» Auszug:

Leitsatz (amtlich)

1. Die Feststellung der Sprechunfähigkeit eines mehrfach behinderten Erblassers beurteilt sich auch nach der Entscheidung des BVerfG vom 10.1.1999 (BVerfG v. 19.1.1999 – 1 BvR 2161/94, NJW 1999, 1853) allein nach § 2233 Abs. 3 BGB; maßgeblich ist deshalb allein die tatsächliche Überzeugung des Notars zum Zeitpunkt der Beurkundung. Die Feststellung der Sprechunfähigkeit ist nicht von einer entsprechenden ausdrücklichen Erklärung des Notars in der notariellen Urkunde gemäß § 24 Abs. 1 S. 2 BeurkG abhängig.

2. Die Zuziehung einer Vertrauensperson im Sinne des § 24 Abs. 1 BeurkG setzt voraus, dass der mitwirkenden Person durch den Notar die persönliche Mitverantwortung für die Ermittlung des Erblasserwillens bei dem Beurkundungsvorgang übertragen, wird; die bloße Anwesenheit dieser Person bei der Beurkundung reicht nicht aus.

3. Die Notwendigkeit der Zuziehung einer Vertrauensperson zu der Beurkundung verstößt auch dann nicht gegen das Benachteiligungsverbot Behinderter (Art. 3 Abs. 3 S. 2 GG), wenn der Notar der Überzeugung ist, sich mit dem Erblasser hinreichend verständigen zu können, weil er aufgrund persönlicher Bekanntschaft mit seiner Art der Kommunikation durch unartikulierte Laute vertraut ist.

» Aufgabe 1:
Beantworten Sie anhand der Leitsätze kurz:
(a) Nach welcher Vorschrift allein beurteilt sich die Feststellung der Sprechunfähigkeit eines mehrfach behinderten Erblassers?
(b) Was reicht für die Zuziehung einer Vertrauensperson im Sinne des § 24 Abs. 1 BeurkG nicht aus?
(c) Gegen welches Verbot verstößt die Notwendigkeit der Zuziehung einer Vertrauensperson nicht?
» Aufgabe 2: Geben Sie aus den Leitsätzen alles von „2. Die Zuziehung“ bis hinunter zu „reicht nicht aus.“ wortgetreu aus.
» Aufgabe 3:
Prüfen Sie, ob die folgenden Aussagen mit den Leitsätzen übereinstimmen, und belegen Sie jede Antwort mit den entscheidenden Worten:
(a) Die Feststellung der Sprechunfähigkeit hängt von einer ausdrücklichen Erklärung des Notars in der notariellen Urkunde ab.
(b) Maßgeblich ist die tatsächliche Überzeugung des Notars zum Zeitpunkt der Beurkundung.
(c) Für die Zuziehung einer Vertrauensperson genügt deren Anwesenheit bei der Beurkundung.
Die Auflistung ist hierfür ohne Belang.

» Datenauszug:
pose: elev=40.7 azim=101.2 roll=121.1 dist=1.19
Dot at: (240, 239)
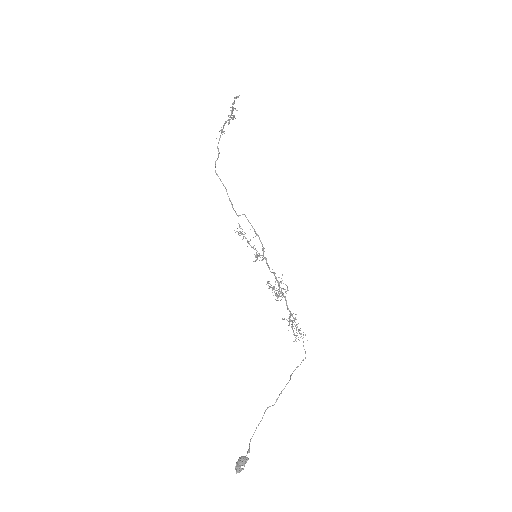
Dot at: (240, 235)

» Lösung 1:
(a) Nach § 2233 Abs. 3 BGB.
(b) Die bloße Anwesenheit dieser Person bei der Beurkundung.
(c) Gegen das Benachteiligungsverbot Behinderter (Art. 3 Abs. 3 S. 2 GG).

» Lösung 2:
2. Die Zuziehung einer Vertrauensperson im Sinne des § 24 Abs. 1 BeurkG setzt voraus, dass der mitwirkenden Person durch den Notar die persönliche Mitverantwortung für die Ermittlung des Erblasserwillens bei dem Beurkundungsvorgang übertragen, wird; die bloße Anwesenheit dieser Person bei der Beurkundung reicht nicht aus.

» Lösung 3:
(a) Nein: „Die Feststellung der Sprechunfähigkeit ist nicht von einer entsprechenden ausdrücklichen Erklärung des Notars in der notariellen Urkunde gemäß § 24 Abs. 1 S. 2 BeurkG abhängig.“
(b) Ja: „maßgeblich ist deshalb allein die tatsächliche Überzeugung des Notars zum Zeitpunkt der Beurkundung“
(c) Nein: „die bloße Anwesenheit dieser Person bei der Beurkundung reicht nicht aus“